Avalon has much to offer in addition to these signature designs, particularly in decor and dining. Cabins are comfortably furnished, with memory foam mattress toppers and plush pillows and duvets. Flat-screen televisions offer a plethora of options (including nine fireplace settings), and spacious bathrooms feature marble countertops, glass shower doors and L'Occitane bath products.
Breakfast and lunch are both served buffet-style, but the quality of available fare is notably high. Dinners are superb, and whether you're adventurous or prefer to stick to the "always available" menu, you'll find something tasty.
Finally, cruises on Poetry II are port-intensive, so they're great for anyone who enjoys European history and sightseeing. And, unlike sailings on mega-ships, most shore excursions -- and wine and beer at lunch and dinner -- are included in the pricing.
The average age for river cruise passengers is 60 and older, and passengers tend to be well-traveled. According to Avalon, more than 60 percent of passengers are from North America, about one-quarter are from Australia or New Zealand, and 8 to 10 percent come from the U.K. English is the language spoken onboard.

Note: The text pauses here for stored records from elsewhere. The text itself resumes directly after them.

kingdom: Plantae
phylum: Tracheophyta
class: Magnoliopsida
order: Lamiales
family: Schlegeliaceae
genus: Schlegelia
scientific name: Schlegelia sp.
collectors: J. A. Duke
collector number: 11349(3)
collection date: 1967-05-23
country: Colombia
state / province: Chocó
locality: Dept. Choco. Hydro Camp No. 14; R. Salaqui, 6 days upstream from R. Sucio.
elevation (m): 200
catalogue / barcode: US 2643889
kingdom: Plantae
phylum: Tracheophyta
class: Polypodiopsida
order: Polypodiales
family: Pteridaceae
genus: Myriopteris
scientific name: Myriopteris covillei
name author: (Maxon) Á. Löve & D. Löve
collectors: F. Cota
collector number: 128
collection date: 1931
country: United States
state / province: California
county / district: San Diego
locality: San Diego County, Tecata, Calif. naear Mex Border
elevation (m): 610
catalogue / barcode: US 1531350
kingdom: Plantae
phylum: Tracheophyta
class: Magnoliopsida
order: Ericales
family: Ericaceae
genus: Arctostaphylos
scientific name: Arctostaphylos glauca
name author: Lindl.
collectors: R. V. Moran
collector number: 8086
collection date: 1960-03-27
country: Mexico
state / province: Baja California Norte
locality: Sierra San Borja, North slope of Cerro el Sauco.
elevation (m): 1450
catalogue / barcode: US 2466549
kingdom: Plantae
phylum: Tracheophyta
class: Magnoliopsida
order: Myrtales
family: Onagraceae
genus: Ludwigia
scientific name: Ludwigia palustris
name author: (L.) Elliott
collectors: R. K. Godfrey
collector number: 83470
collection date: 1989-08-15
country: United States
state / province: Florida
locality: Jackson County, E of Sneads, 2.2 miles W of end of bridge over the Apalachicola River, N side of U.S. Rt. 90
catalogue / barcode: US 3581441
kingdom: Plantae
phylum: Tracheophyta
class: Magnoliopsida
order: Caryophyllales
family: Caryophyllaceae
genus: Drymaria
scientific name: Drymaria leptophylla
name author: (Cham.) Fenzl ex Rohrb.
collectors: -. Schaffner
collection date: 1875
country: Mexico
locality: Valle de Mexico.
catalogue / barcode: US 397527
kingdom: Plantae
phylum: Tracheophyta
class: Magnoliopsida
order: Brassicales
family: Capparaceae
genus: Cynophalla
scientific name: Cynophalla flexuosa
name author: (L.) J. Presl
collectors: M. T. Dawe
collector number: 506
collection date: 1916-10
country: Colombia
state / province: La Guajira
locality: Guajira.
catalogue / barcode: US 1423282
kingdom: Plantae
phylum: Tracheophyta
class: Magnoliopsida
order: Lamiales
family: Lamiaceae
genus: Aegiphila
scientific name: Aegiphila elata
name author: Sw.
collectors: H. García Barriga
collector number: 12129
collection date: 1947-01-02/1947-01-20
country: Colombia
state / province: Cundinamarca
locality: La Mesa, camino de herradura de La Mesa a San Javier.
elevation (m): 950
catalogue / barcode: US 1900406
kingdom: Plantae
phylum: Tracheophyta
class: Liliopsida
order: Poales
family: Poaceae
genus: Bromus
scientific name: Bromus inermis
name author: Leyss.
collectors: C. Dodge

The dress code for all sailings is listed as casual, which generally means nice trousers and collared shirts or blouses. Jeans are acceptable on shore excursions, and comfortable shoes are a must, as you'll be doing a lot of walking over uneven terrain. There are no formal nights, but passengers do tend to dress up a bit more for the captain's welcome and farewell dinners -- jackets (no ties) for men, and dresses or skirts or pants with blouses for women.
The euro is the onboard currency. The line recommends 3 euros per passenger, per day, for the cruise director and 12 euros per person, per day, to be divided among the crew (including room stewards, waiters, chefs and other folks behind the scenes). You may also want to give local guides and shore excursion bus drivers a tip, so be sure to have some small denominations on hand.